Dataset excerpts
>>>>

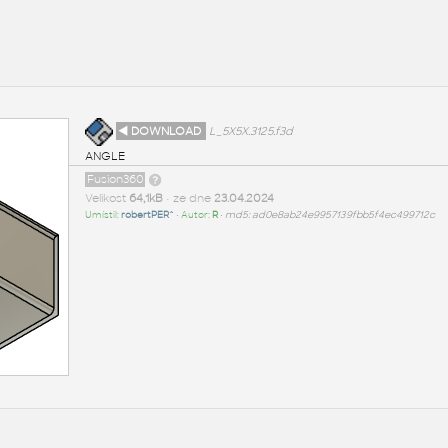
◄ DOWNLOAD
L_5X5X.3125.f3d
ANGLE
Fusion360
Velikost
64,1kB
• ze dne
23.04.2024
Umístil:
robertPER^
• Autor:
R
•
md5: ad0e8ab24e9957139fbb5f4ec499712c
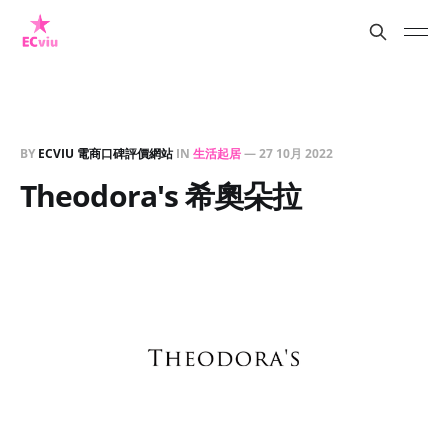
BY
ECVIU 電商口碑評價網站
IN
生活起居
—
27 10月 2022
Theodora's 希奧朵拉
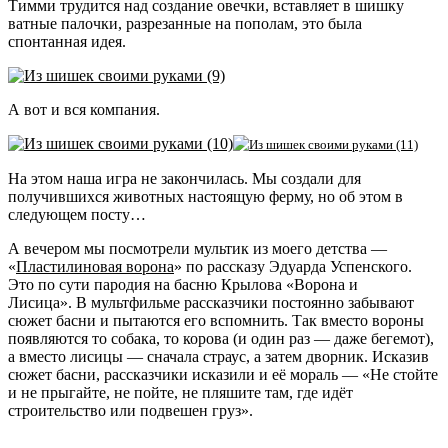
Тимми трудится над создание овечки, вставляет в шишку
ватные палочки, разрезанные на пополам, это была
спонтанная идея.
А вот и вся компания.
На этом наша игра не закончилась. Мы создали для
получившихся животных настоящую ферму, но об этом в
следующем посту…
А вечером мы посмотрели мультик из моего детства —
«
Пластилиновая ворона
» по рассказу Эдуарда Успенского.
Это по сути пародия на басню Крылова «Ворона и
Лисица». В мультфильме рассказчики постоянно забывают
сюжет басни и пытаются его вспомнить. Так вместо вороны
появляются то собака, то корова (и один раз — даже бегемот),
а вместо лисицы — сначала страус, а затем дворник. Исказив
сюжет басни, рассказчики исказили и её мораль — «Не стойте
и не прыгайте, не пойте, не пляшите там, где идёт
строительство или подвешен груз».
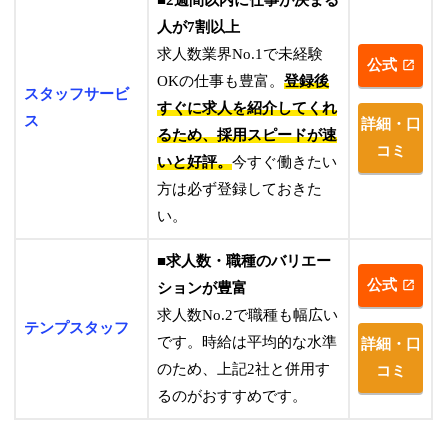
人が7割以上
求人数業界No.1で未経験
公式
OKの仕事も豊富。
登録後
スタッフサービ
すぐに求人を紹介してくれ
ス
詳細・口
るため、採用スピードが速
コミ
いと好評。
今すぐ働きたい
方は必ず登録しておきた
い。
■求人数・職種のバリエー
公式
ションが豊富
求人数No.2で職種も幅広い
テンプスタッフ
です。時給は平均的な水準
詳細・口
のため、上記2社と併用す
コミ
るのがおすすめです。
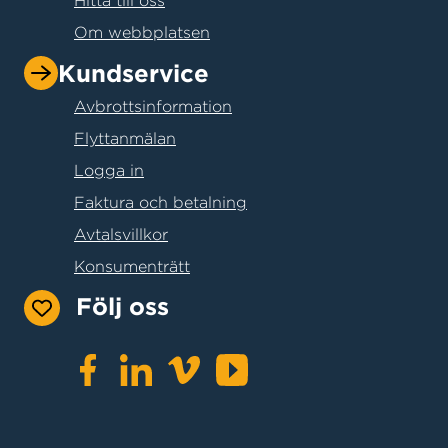
Om webbplatsen
Kundservice
Avbrottsinformation
Flyttanmälan
Logga in
Faktura och betalning
Avtalsvillkor
Konsumenträtt
Följ oss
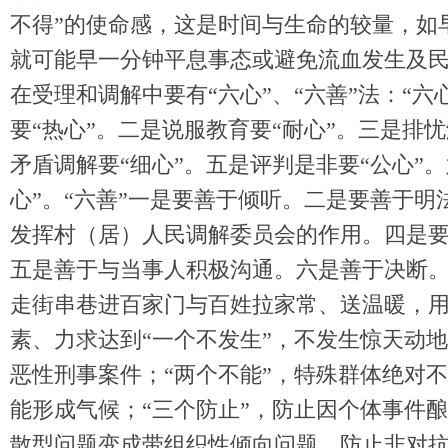
不得”的使命感，这是时间与生命的较量，如
就可能早一分钟平息事态或避免流血发生及
在受理和调解中要有“六心”、“六善”法：“六
要“热心”。二是说服教育要“耐心”。三是排忧
矛盾调解要“细心”。五是评判是非要“公心”
心”。“六善”一是要善于倾听。二是要善于明
发挥村（居）人民调解委员会的作用。四是
五是善于与当事人积极沟通。六是善于决断
走街串巷进百家门与百姓拉家常、送温暖，
素、力求达到“一个不发生”，不发生惊天动
恶性刑事案件；“两个不能”，特殊群体绝对
能形成气候；“三个防止”，防止因个体事件
散型问题变成带组织性倾向问题，防止非对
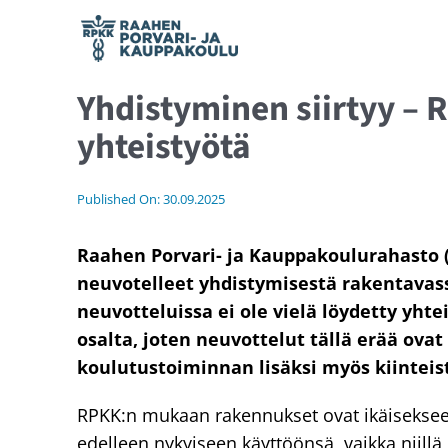
Skip
to
content
Yhdistyminen siirtyy – 
Hae opiskelemaan
yhteistyötä
Ajankohtaista
Published On: 30.09.2025
Opiskelijalle
Raahen Porvari- ja Kauppakoulurahasto
neuvotelleet yhdistymisestä rakentavass
Yhteystiedot
neuvotteluissa ei ole vielä löydetty y
osalta, joten neuvottelut tällä erää ov
Verkostolle
koulutustoiminnan lisäksi myös kiinteis
RPKK:n mukaan rakennukset ovat ikäiseksee
In English
edelleen nykyiseen käyttöönsä, vaikka niill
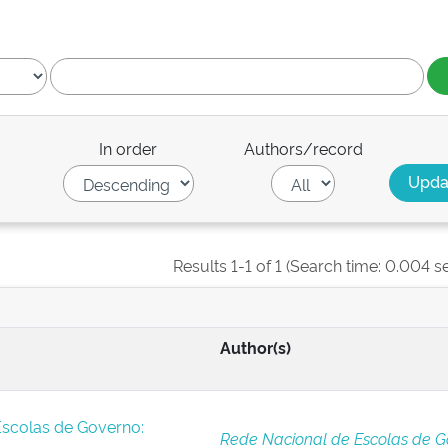
In order
Authors/record
Results 1-1 of 1 (Search time: 0.004 s
Author(s)
Escolas de Governo:
Rede Nacional de Escolas de G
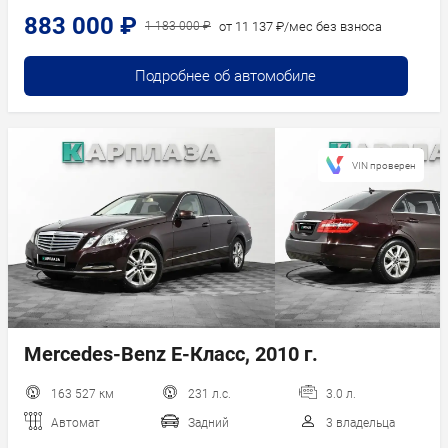
883 000 ₽
от 11 137 ₽/мес без взноса
1 183 000 ₽
Подробнее об автомобиле
VIN проверен
Mercedes-Benz E-Класс, 2010 г.
163 527 км
231 л.с.
3.0 л.
Автомат
Задний
3 владельца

<<<<

Nothing but the lines from the one holding "RPKK:n mukaan rakennukset ovat ikäiseksee" to the end of the entries above should be echoed, exactly and with both ends included; omit the pictures.

■ **EXPECTED ANSWER**:
RPKK:n mukaan rakennukset ovat ikäiseksee
In English
edelleen nykyiseen käyttöönsä, vaikka niill
In order
Authors/record
Results 1-1 of 1 (Search time: 0.004 s
Author(s)
Escolas de Governo:
Rede Nacional de Escolas de G
883 000 ₽
от 11 137 ₽/мес без взноса
1 183 000 ₽
Подробнее об автомобиле
VIN проверен
Mercedes-Benz E-Класс, 2010 г.
163 527 км
231 л.с.
3.0 л.
Автомат
Задний
3 владельца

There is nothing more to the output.